→ Aim of the exercise
Reproduce everything from the start of the records down to the last line containing "[v(-21.6, 6.42) *", with both ends included, and omit the pictures.
+++ The input
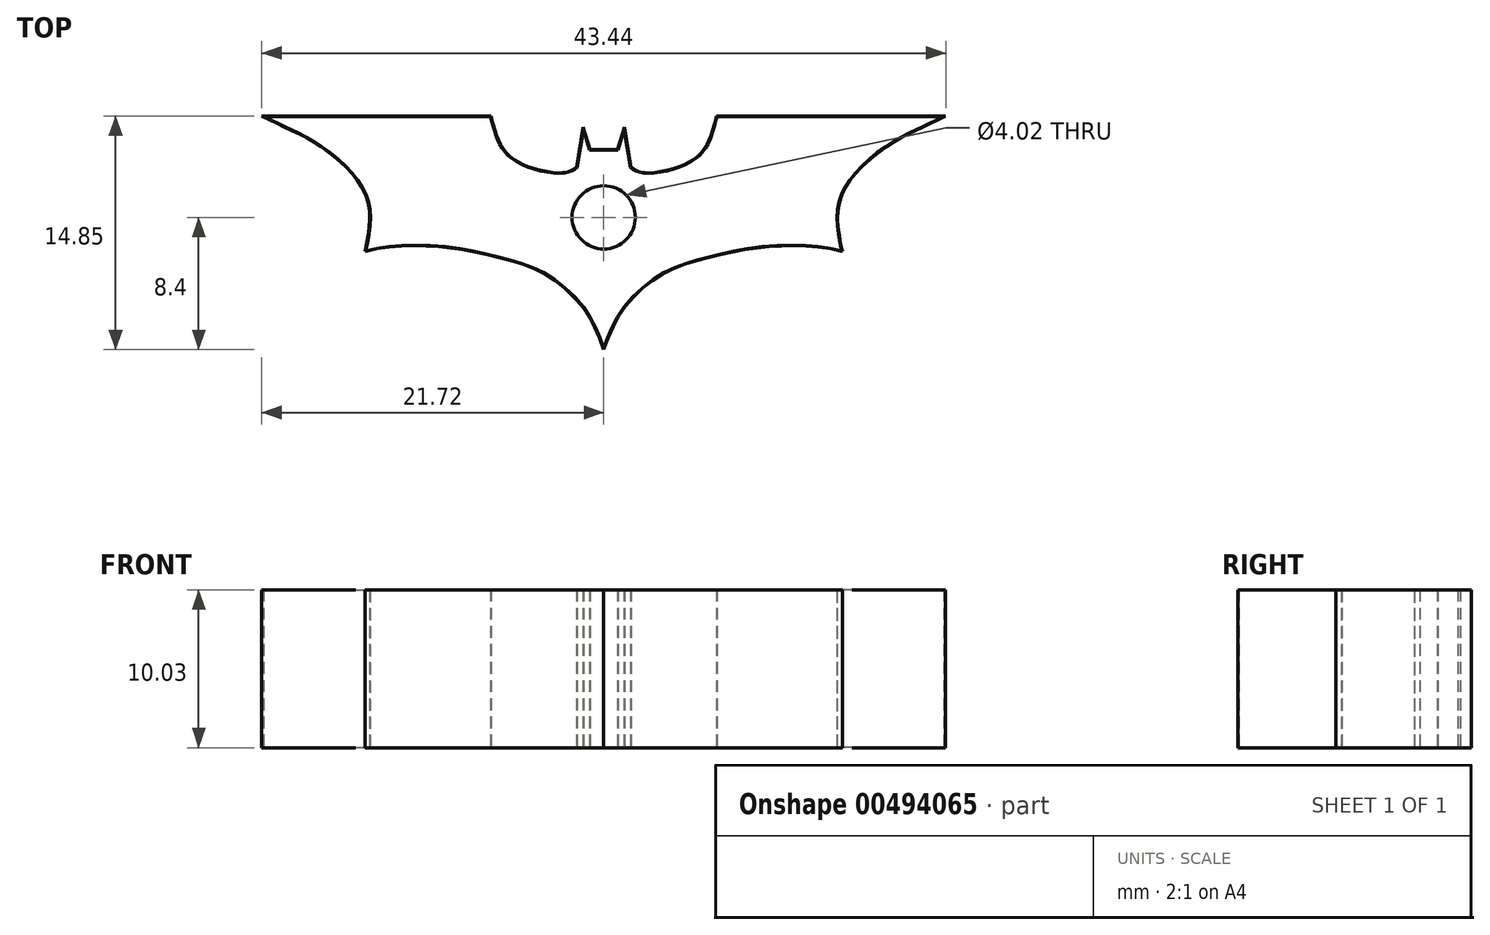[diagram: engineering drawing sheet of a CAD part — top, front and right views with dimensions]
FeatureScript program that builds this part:
annotation { "Feature Type Name" : "Feature", "Feature Type Description" : "" }
export const myFeature = defineFeature(function(context is Context, id is Id, definition is map)
    precondition{}
    {
        {
            var Q0;
            Q0=qCreatedBy(makeId("Top.planeOp"),FACE);
            var sketch = newSketch(context, id + "F0", { "sketchPlane" : qUnion([Q0])});
            skLineSegment(sketch, "E0", {"start": v(-21.6, 6.42) * mm, "end": v(-7.19, 6.42) * mm});
            skLineSegment(sketch, "E1", {"start": v(-1.3, 5.6) * mm, "end": v(-1.7, 3.16) * mm});
            skLineSegment(sketch, "E2", {"start": v(-1.3, 5.6) * mm, "end": v(-0.9, 4.29) * mm});
            skLineSegment(sketch, "E3", {"start": v(-0.9, 4.29) * mm, "end": v(0, 4.29) * mm});
            skFitSpline(sketch, "E4", {"points": [v(-7.19, 6.42) * mm, v(-6.64, 4.72) * mm, v(-5.36, 3.44) * mm, v(-2.59, 2.81) * mm, v(-1.7, 3.16) * mm], "startDerivative": vector(1.72, -7.12) * mm, "endDerivative": vector(3.88, 2.52) * mm});
            skFitSpline(sketch, "E5", {"points": [v(-21.6, 6.42) * mm, v(-20.57, 5.91) * mm, v(-18.48, 4.87) * mm, v(-15.8, 2.6) * mm, v(-14.85, 0.43) * mm, v(-15.11, -2.14) * mm], "startDerivative": vector(6.7, -3.43) * mm, "endDerivative": vector(-2.5, -12.52) * mm});
            skFitSpline(sketch, "E6", {"points": [v(-15.11, -2.14) * mm, v(-14.04, -1.9) * mm, v(-10.28, -1.84) * mm, v(-6.55, -2.56) * mm, v(-3.8, -3.51) * mm, v(-1.15, -5.9) * mm, v(0, -8.31) * mm], "startDerivative": vector(8.65, 2.5) * mm, "endDerivative": vector(5.49, -15.07) * mm});
            skLineSegment(sketch, "E7.MirrorCS", {"start": v(0.9, 4.29) * mm, "end": v(0, 4.29) * mm});
            skLineSegment(sketch, "E8.MirrorCS", {"start": v(1.3, 5.6) * mm, "end": v(1.7, 3.16) * mm});
            skFitSpline(sketch, "E9.MirrorCS", {"points": [v(21.6, 6.42) * mm, v(20.57, 5.91) * mm, v(18.48, 4.87) * mm, v(15.8, 2.6) * mm, v(14.85, 0.43) * mm, v(15.11, -2.14) * mm], "startDerivative": vector(-6.7, -3.43) * mm, "endDerivative": vector(2.5, -12.52) * mm});
            skFitSpline(sketch, "E10.MirrorCS", {"points": [v(15.11, -2.14) * mm, v(14.04, -1.9) * mm, v(10.28, -1.84) * mm, v(6.55, -2.56) * mm, v(3.8, -3.51) * mm, v(1.15, -5.9) * mm, v(0, -8.31) * mm], "startDerivative": vector(-8.65, 2.5) * mm, "endDerivative": vector(-5.49, -15.07) * mm});
            skLineSegment(sketch, "E11.MirrorCS", {"start": v(1.3, 5.6) * mm, "end": v(0.9, 4.29) * mm});
            skLineSegment(sketch, "E12.MirrorCS", {"start": v(21.6, 6.42) * mm, "end": v(7.19, 6.42) * mm});
            skFitSpline(sketch, "E13.MirrorCS", {"points": [v(7.19, 6.42) * mm, v(6.64, 4.72) * mm, v(5.36, 3.44) * mm, v(2.59, 2.81) * mm, v(1.7, 3.16) * mm], "startDerivative": vector(-1.72, -7.12) * mm, "endDerivative": vector(-3.88, 2.52) * mm});
            skSolve(sketch);
        }
        {
            var Q0;
            Q0=makeQuery(id+"F0.imprint","IMPRINT",FACE,{"disambiguationData":[TD([[makeQuery(id+"F0.imprint","IMPRINT",EDGE,{"derivedFrom":sQuery(id+"F0.wireOp",EDGE,"E0")}),-1.0]])]});
            extrude(context, id + "F1", {"entities" : qUnion([Q0]), "depth" : 10 * mm});
        }
        {
            var Q0;
            Q0=makeQuery(id+"F1.opExtrude","CAP_FACE",FACE,{"disambiguationData":[OSD([sQuery(id+"F0.wireOp",EDGE,"E0"),sQuery(id+"F0.wireOp",EDGE,"E1"),sQuery(id+"F0.wireOp",EDGE,"E2"),sQuery(id+"F0.wireOp",EDGE,"E3"),sQuery(id+"F0.wireOp",EDGE,"E4"),sQuery(id+"F0.wireOp",EDGE,"E5"),sQuery(id+"F0.wireOp",EDGE,"E6"),sQuery(id+"F0.wireOp",EDGE,"E7.MirrorCS"),sQuery(id+"F0.wireOp",EDGE,"E8.MirrorCS"),sQuery(id+"F0.wireOp",EDGE,"E9.MirrorCS"),sQuery(id+"F0.wireOp",EDGE,"E10.MirrorCS"),sQuery(id+"F0.wireOp",EDGE,"E11.MirrorCS"),sQuery(id+"F0.wireOp",EDGE,"E12.MirrorCS"),sQuery(id+"F0.wireOp",EDGE,"E13.MirrorCS")])],"isStart":false});
            shell(context, id + "F2", {"entities" : qUnion([Q0]), "thickness" : 0.03 * mm, "oppositeDirection" : true});
        }
        {
            var Q0;
            Q0=qCreatedBy(makeId("Top.planeOp"),FACE);
            var sketch = newSketch(context, id + "F3", { "sketchPlane" : qUnion([Q0])});
            skCircle(sketch, "E14", {"center": v(0, 0) * mm, "radius": 2 * mm});
            skSolve(sketch);
        }
        {
            var Q0;
            Q0 = qSketchRegion(id + "F3", true);
            extrude(context, id + "F4", {"entities" : qUnion([Q0]), "operationType" : NewBodyOperationType.REMOVE, "oppositeDirection" : true, "depth" : 1 * mm});
        }
    });
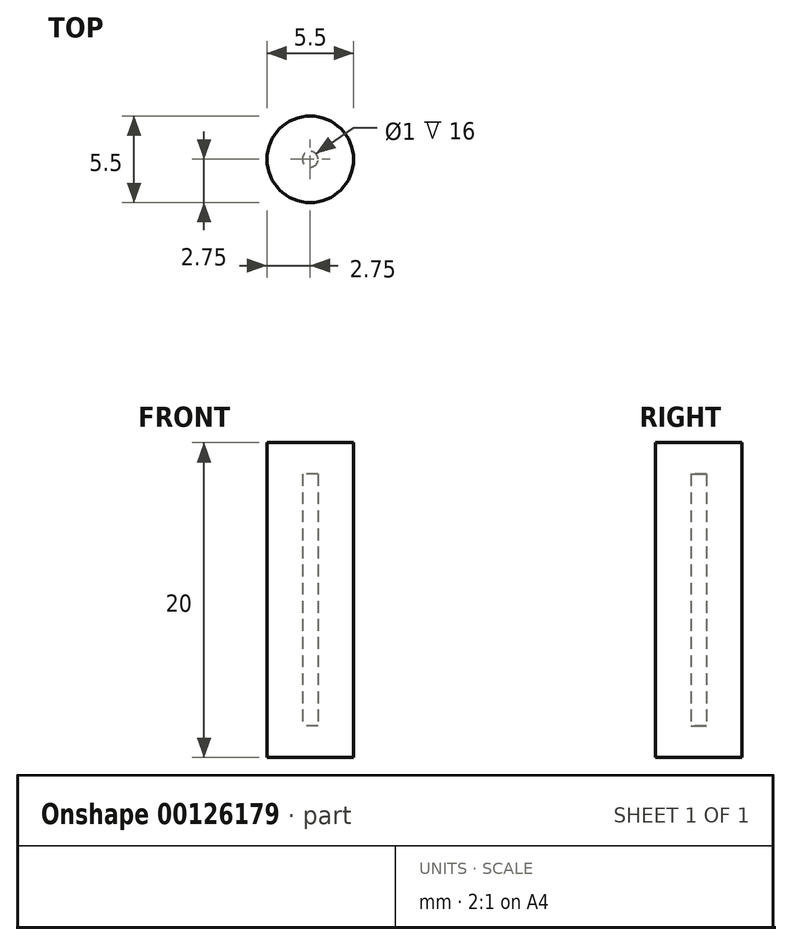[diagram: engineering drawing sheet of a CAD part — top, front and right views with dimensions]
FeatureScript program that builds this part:
annotation { "Feature Type Name" : "Feature", "Feature Type Description" : "" }
export const myFeature = defineFeature(function(context is Context, id is Id, definition is map)
    precondition{}
    {
        {
            var Q0;
            Q0=qCreatedBy(makeId("Top.planeOp"),FACE);
            var sketch = newSketch(context, id + "F0", { "sketchPlane" : qUnion([Q0])});
            skCircle(sketch, "E0", {"center": v(0, 0) * mm, "radius": 2.75 * mm});
            skSolve(sketch);
        }
        {
            var Q0;
            Q0 = qSketchRegion(id + "F0", true);
            extrude(context, id + "F1", {"entities" : qUnion([Q0]), "depth" : 2 * mm});
        }
        {
            var Q0;
            Q0=makeQuery(id+"F1.opExtrude","CAP_FACE",FACE,{"disambiguationData":[OSD([sQuery(id+"F0.wireOp",EDGE,"E0")])],"isStart":false});
            var sketch = newSketch(context, id + "F2", { "sketchPlane" : qUnion([Q0])});
            skCircle(sketch, "E1", {"center": v(0, 0) * mm, "radius": 2.75 * mm});
            skCircle(sketch, "E2", {"center": v(0, 0) * mm, "radius": 0.5 * mm});
            skSolve(sketch);
        }
        {
            var Q0;
            Q0 = qSketchRegion(id + "F2", true);
            extrude(context, id + "F3", {"entities" : qUnion([Q0]), "operationType" : NewBodyOperationType.ADD, "depth" : 16 * mm});
        }
        {
            var Q0;
            Q0=makeQuery(id+"F3.opExtrude","CAP_FACE",FACE,{"disambiguationData":[OSD([sQuery(id+"F2.wireOp",EDGE,"E1"),sQuery(id+"F2.wireOp",EDGE,"E2")])],"isStart":false});
            var sketch = newSketch(context, id + "F4", { "sketchPlane" : qUnion([Q0])});
            skCircle(sketch, "E3", {"center": v(0, 0) * mm, "radius": 2.75 * mm});
            skSolve(sketch);
        }
        {
            var Q0;
            Q0 = qSketchRegion(id + "F4", true);
            extrude(context, id + "F5", {"entities" : qUnion([Q0]), "operationType" : NewBodyOperationType.ADD, "depth" : 2 * mm});
        }
    });
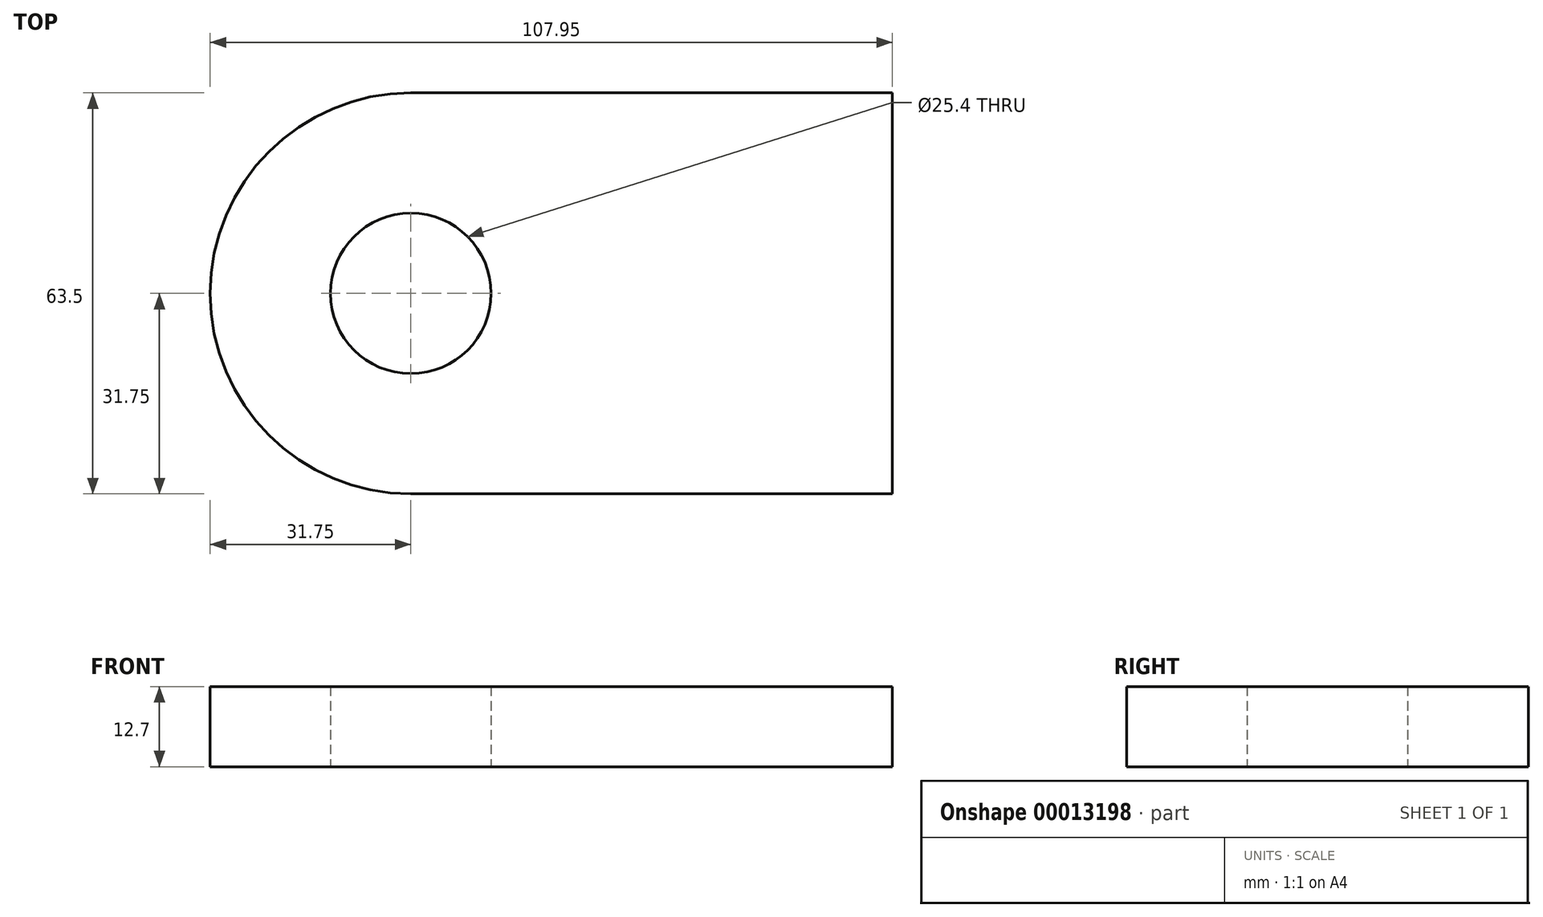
++++++
→ Full response
[diagram: engineering drawing sheet of a CAD part — top, front and right views with dimensions]
FeatureScript program that builds this part:
annotation { "Feature Type Name" : "Feature", "Feature Type Description" : "" }
export const myFeature = defineFeature(function(context is Context, id is Id, definition is map)
    precondition{}
    {
        {
            var Q0;
            Q0=qCreatedBy(makeId("Top.planeOp"),FACE);
            var sketch = newSketch(context, id + "F0", { "sketchPlane" : qUnion([Q0])});
            skLineSegment(sketch, "E0", {"start": v(-21.6, 6.42) * mm, "end": v(-7.19, 6.42) * mm});
            skLineSegment(sketch, "E1", {"start": v(-1.3, 5.6) * mm, "end": v(-1.7, 3.16) * mm});
            skLineSegment(sketch, "E2", {"start": v(-1.3, 5.6) * mm, "end": v(-0.9, 4.29) * mm});
            skLineSegment(sketch, "E3", {"start": v(-0.9, 4.29) * mm, "end": v(0, 4.29) * mm});
            skFitSpline(sketch, "E4", {"points": [v(-7.19, 6.42) * mm, v(-6.64, 4.72) * mm, v(-5.36, 3.44) * mm, v(-2.59, 2.81) * mm, v(-1.7, 3.16) * mm], "startDerivative": vector(1.72, -7.12) * mm, "endDerivative": vector(3.88, 2.52) * mm});
            skFitSpline(sketch, "E5", {"points": [v(-21.6, 6.42) * mm, v(-20.57, 5.91) * mm, v(-18.48, 4.87) * mm, v(-15.8, 2.6) * mm, v(-14.85, 0.43) * mm, v(-15.11, -2.14) * mm], "startDerivative": vector(6.7, -3.43) * mm, "endDerivative": vector(-2.5, -12.52) * mm});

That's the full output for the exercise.